R-INDEX BULLETIN (RIB): Share the Results of your R-Index Analysis with the Scientific Community

R-Index Bulletin

The world of scientific publishing is changing rapidly and there is a growing need to share scientific information as fast and as cheap as possible.

Traditional journals with pre-publication peer-review are too slow and focussed on major ground-breaking discoveries.

Open-access journals can be expensive.

R-Index Bulletin offers a new opportunity to share results with the scientific community quickly and free of charge.

R-Index Bulletin also avoids the problems of pre-publication peer-review by moving to a post-publication peer-review process. Readers are welcome to comment on posted contributions and to post their own analyses. This process ensures that scientific disputes and their resolution are open and part of the scientific process.

For the time being, submissions can be uploaded as comments to this blog. In the future, R-Index Bulletin may develop into a free online journal.

A submission should contain a brief description of the research question (e.g., what is the R-Index of studies on X, by X, or in the journal X?), the main statistical results (median observed power, success rate, inflation rate, R-Index) and a brief discussion of the implications of the analysis. There is no page restriction and analyses of larger data sets can include moderator analysis. Inclusion of other bias tests (Egger’s regression, TIVA, P-Curve, P-Uniform) is also welcome.

If you have conducted an R-Index analysis, please submit it to R-Index Bulletin to share your findings.

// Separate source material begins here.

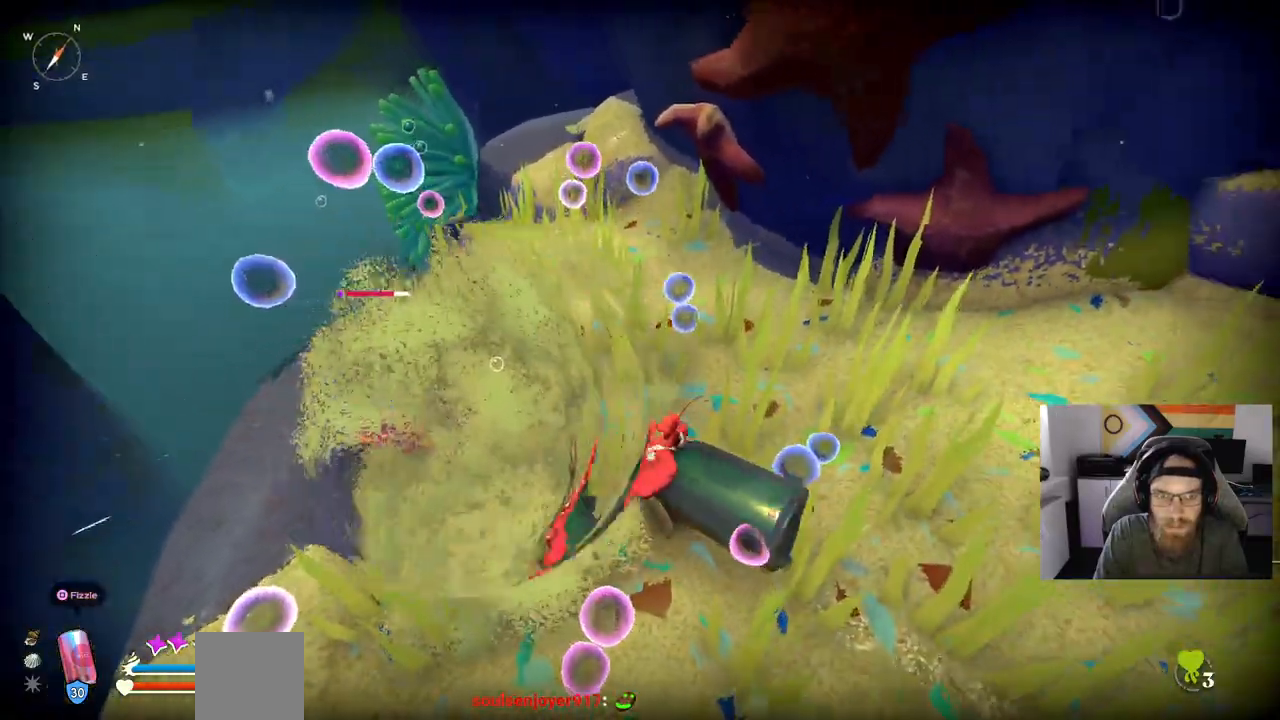
{"dt_ms": 500, "buttons": [], "left_stick": "up-left", "right_stick": "down-left", "events": []}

Submissions can be made anonymously or with an author’s name.

Go ahead and press the “Leave a comment” or “Leave a reply” button or scroll to the bottom of the page and past your results in the “Leave a reply” box.

3 thoughts on “R-INDEX BULLETIN (RIB): Share the Results of your R-Index Analysis with the Scientific Community”

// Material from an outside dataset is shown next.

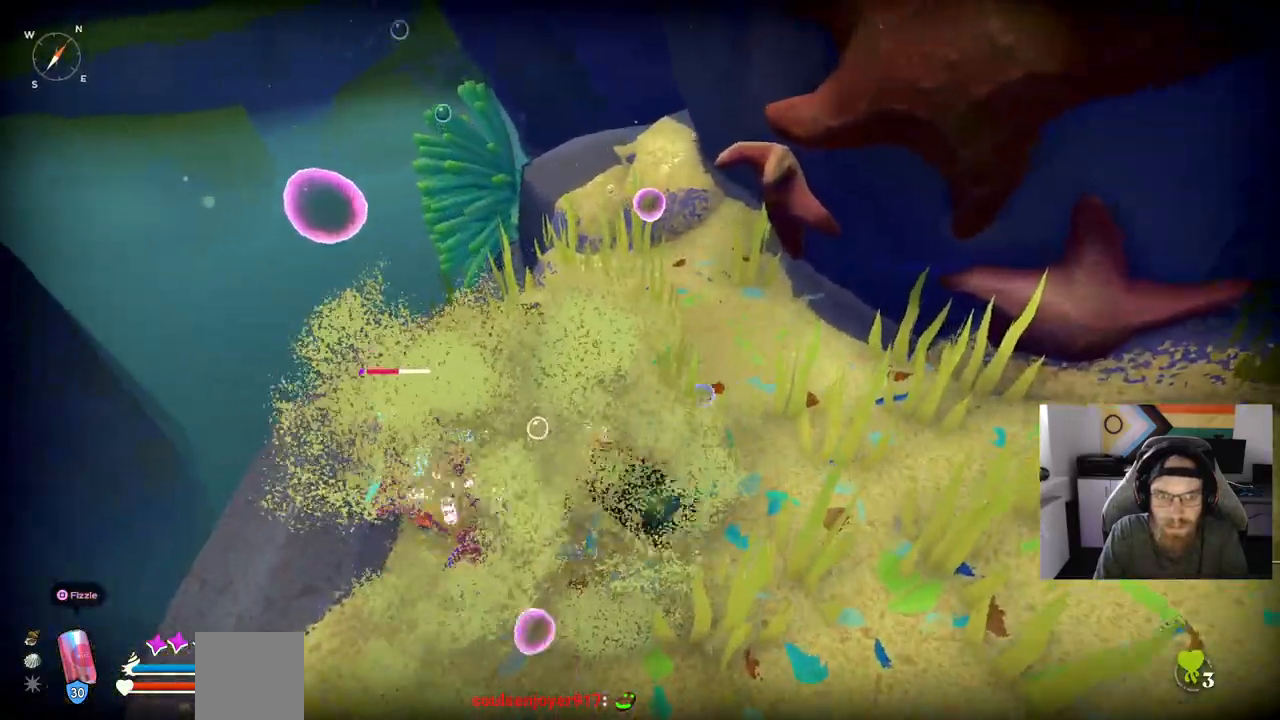
{"dt_ms": 1000, "buttons": [], "left_stick": "left", "right_stick": "down-left"}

Too good to be true: A reanalysis of Damisch, Stoberock, and Mussweiler (2010). Keep Your Fingers Crossed! How Superstition Improves Performance. Psychological Science, (21)7, p.1014-1020

Preliminary note:
Test statistics of the t-tests on p.1016 (t(48) = 2.0, p < .05 and t(48) = 2.36, p < .03) were excluded from the following analyses as they served just as manipulation checks. The t-test reported on p.1017 (t(39) = 3.07, p < .01) was also excluded because mean differences in self-efficacy represent a mere exploratory analysis.

One statistical test reported a significant finding with F(2, 48) = 3.16, p < .05. However, computing the p-value with R gives a p-value of 0.051, which is above the criterion value of .05. For this analysis, the critical p-value was set to p = .055 to be consistent with the interpretation of the test as significant evidence in favor of the authors' hypothesis.

R-Index analysis:
Success rate = 1
Mean observed power = 0.5659
Median observed power = 0.537
Inflation rate = 0.4341
R-Index = 0.1319

Note that, according to http://www.r-index.org/uploads/3/5/6/7/3567479/r-index_manual.pdf (p.7):
"An R-Index of 22% is consistent with a set of studies in which the null-hypothesis is true and a researcher reported only significant results".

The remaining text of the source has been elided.